*What you will do*. Look through the records below for the line holding "CÓMO ACTUAR ANTE UN CASO DE". Write it out exactly, with each following line through the line holding "BRASIL. Ministério do Desenvolvimento Social e".

════════

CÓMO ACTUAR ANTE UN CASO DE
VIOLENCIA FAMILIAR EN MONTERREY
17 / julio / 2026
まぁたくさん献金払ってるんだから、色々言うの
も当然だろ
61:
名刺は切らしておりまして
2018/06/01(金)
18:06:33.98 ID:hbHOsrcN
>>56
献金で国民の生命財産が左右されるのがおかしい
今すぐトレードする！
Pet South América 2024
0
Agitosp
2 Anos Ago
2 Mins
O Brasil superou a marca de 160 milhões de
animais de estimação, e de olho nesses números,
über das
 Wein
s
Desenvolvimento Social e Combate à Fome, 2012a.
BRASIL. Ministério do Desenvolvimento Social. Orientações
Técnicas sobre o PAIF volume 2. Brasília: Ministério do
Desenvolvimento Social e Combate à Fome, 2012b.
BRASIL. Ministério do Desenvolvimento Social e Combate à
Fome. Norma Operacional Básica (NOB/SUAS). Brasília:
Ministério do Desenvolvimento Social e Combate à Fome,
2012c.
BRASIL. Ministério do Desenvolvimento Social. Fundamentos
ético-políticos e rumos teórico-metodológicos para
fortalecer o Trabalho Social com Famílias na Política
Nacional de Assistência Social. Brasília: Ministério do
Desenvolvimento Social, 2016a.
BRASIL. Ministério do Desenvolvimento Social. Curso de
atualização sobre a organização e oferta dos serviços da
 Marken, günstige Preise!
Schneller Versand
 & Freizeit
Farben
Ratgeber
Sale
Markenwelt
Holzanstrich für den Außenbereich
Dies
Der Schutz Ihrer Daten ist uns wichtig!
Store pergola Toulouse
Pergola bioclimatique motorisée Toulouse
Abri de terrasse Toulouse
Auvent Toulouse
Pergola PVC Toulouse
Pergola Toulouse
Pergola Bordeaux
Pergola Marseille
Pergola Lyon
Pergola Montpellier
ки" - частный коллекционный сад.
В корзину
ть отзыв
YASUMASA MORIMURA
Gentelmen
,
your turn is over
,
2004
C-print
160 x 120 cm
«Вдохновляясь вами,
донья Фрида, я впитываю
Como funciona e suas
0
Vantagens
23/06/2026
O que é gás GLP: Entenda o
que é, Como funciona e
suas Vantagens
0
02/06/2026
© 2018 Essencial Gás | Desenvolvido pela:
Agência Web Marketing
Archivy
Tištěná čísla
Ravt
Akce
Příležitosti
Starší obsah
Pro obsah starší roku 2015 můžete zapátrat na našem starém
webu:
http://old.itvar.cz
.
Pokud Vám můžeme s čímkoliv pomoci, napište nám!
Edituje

════════

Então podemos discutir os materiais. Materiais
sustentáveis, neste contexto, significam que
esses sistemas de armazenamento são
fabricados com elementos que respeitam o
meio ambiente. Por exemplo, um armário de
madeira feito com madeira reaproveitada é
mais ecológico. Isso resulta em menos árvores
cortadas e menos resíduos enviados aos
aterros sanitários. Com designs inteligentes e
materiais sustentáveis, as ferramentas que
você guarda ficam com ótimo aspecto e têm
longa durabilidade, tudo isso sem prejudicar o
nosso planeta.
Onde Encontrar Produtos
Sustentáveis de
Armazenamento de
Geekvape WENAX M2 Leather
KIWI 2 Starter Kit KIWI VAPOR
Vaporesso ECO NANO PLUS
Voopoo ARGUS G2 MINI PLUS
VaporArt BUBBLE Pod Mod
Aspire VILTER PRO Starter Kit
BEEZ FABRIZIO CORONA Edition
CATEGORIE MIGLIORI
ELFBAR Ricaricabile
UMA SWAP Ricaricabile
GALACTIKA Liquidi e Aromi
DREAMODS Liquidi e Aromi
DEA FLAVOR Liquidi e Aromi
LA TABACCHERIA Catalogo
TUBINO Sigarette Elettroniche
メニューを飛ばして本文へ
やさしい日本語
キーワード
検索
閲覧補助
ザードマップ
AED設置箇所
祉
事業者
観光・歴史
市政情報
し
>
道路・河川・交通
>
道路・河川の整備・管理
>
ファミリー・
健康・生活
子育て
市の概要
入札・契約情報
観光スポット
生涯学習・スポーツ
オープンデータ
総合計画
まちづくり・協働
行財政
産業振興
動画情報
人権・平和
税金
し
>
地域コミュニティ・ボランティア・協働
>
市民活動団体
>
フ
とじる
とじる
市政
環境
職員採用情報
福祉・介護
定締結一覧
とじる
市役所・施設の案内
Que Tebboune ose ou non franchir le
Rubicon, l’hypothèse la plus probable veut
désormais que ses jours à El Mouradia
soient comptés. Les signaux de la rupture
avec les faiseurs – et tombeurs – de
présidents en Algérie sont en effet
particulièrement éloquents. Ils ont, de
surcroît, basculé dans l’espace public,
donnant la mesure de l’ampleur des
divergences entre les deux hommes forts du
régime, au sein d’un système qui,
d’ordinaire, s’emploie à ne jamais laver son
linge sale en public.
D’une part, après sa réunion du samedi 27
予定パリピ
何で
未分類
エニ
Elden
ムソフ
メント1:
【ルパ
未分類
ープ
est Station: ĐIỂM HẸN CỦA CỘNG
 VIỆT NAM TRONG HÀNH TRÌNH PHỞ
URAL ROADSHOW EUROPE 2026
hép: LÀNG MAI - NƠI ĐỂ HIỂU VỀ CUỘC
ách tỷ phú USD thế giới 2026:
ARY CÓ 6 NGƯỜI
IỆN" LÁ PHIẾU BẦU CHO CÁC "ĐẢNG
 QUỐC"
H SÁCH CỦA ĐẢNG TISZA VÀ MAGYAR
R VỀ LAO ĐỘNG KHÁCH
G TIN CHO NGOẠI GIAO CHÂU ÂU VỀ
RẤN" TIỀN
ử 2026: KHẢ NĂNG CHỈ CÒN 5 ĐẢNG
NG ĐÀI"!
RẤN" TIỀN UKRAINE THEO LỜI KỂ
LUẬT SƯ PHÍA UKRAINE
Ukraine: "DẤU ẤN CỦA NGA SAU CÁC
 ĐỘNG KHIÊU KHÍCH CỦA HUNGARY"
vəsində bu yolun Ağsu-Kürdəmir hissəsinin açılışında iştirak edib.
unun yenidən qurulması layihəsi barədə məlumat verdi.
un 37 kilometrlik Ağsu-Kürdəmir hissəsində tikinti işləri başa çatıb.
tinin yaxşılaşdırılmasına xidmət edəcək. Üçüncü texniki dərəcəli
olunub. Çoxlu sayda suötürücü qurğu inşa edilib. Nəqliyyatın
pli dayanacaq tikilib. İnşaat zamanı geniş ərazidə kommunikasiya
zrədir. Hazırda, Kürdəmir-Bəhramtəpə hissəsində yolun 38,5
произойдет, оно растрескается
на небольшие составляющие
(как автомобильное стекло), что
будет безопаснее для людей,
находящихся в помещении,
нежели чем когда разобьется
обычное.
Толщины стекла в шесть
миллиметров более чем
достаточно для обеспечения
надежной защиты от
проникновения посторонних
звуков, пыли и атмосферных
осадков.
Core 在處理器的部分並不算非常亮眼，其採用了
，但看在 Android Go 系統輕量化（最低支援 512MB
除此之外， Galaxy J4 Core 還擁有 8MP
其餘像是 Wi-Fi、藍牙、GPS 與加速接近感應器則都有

════════

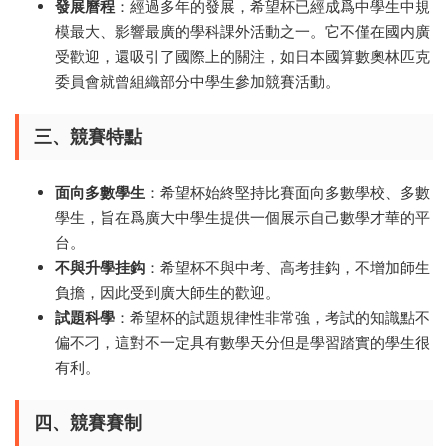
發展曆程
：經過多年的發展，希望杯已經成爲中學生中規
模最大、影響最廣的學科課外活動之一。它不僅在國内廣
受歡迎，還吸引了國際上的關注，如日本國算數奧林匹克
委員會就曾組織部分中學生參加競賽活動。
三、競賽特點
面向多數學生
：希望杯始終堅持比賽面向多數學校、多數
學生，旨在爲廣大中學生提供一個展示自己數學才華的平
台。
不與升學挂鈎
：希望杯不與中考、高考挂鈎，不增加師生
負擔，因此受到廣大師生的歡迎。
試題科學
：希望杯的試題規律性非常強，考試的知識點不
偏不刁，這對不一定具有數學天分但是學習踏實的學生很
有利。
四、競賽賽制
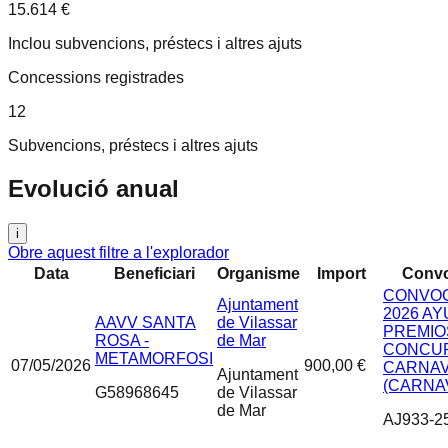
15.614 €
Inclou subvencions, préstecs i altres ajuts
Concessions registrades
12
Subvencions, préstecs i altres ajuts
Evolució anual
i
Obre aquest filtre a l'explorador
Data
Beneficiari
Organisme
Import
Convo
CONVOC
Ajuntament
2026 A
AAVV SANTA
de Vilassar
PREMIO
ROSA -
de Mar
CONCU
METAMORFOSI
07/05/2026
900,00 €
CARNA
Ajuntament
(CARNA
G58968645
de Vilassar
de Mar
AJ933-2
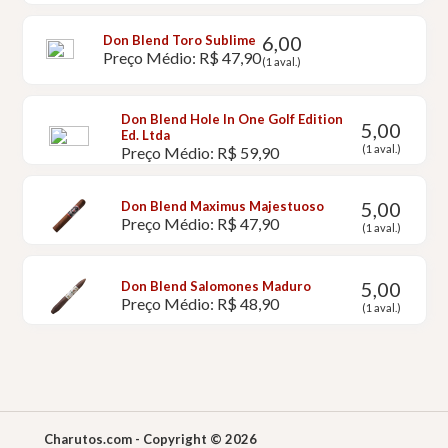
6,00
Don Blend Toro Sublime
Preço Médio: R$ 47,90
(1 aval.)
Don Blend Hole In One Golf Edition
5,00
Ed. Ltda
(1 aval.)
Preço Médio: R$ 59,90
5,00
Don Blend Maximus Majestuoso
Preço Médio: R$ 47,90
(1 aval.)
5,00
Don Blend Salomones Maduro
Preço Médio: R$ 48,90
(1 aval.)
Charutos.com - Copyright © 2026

════════

*Reply to the task*.
CÓMO ACTUAR ANTE UN CASO DE
VIOLENCIA FAMILIAR EN MONTERREY
17 / julio / 2026
まぁたくさん献金払ってるんだから、色々言うの
も当然だろ
61:
名刺は切らしておりまして
2018/06/01(金)
18:06:33.98 ID:hbHOsrcN
>>56
献金で国民の生命財産が左右されるのがおかしい
今すぐトレードする！
Pet South América 2024
0
Agitosp
2 Anos Ago
2 Mins
O Brasil superou a marca de 160 milhões de
animais de estimação, e de olho nesses números,
über das
 Wein
s
Desenvolvimento Social e Combate à Fome, 2012a.
BRASIL. Ministério do Desenvolvimento Social. Orientações
Técnicas sobre o PAIF volume 2. Brasília: Ministério do
Desenvolvimento Social e Combate à Fome, 2012b.
BRASIL. Ministério do Desenvolvimento Social e Combate à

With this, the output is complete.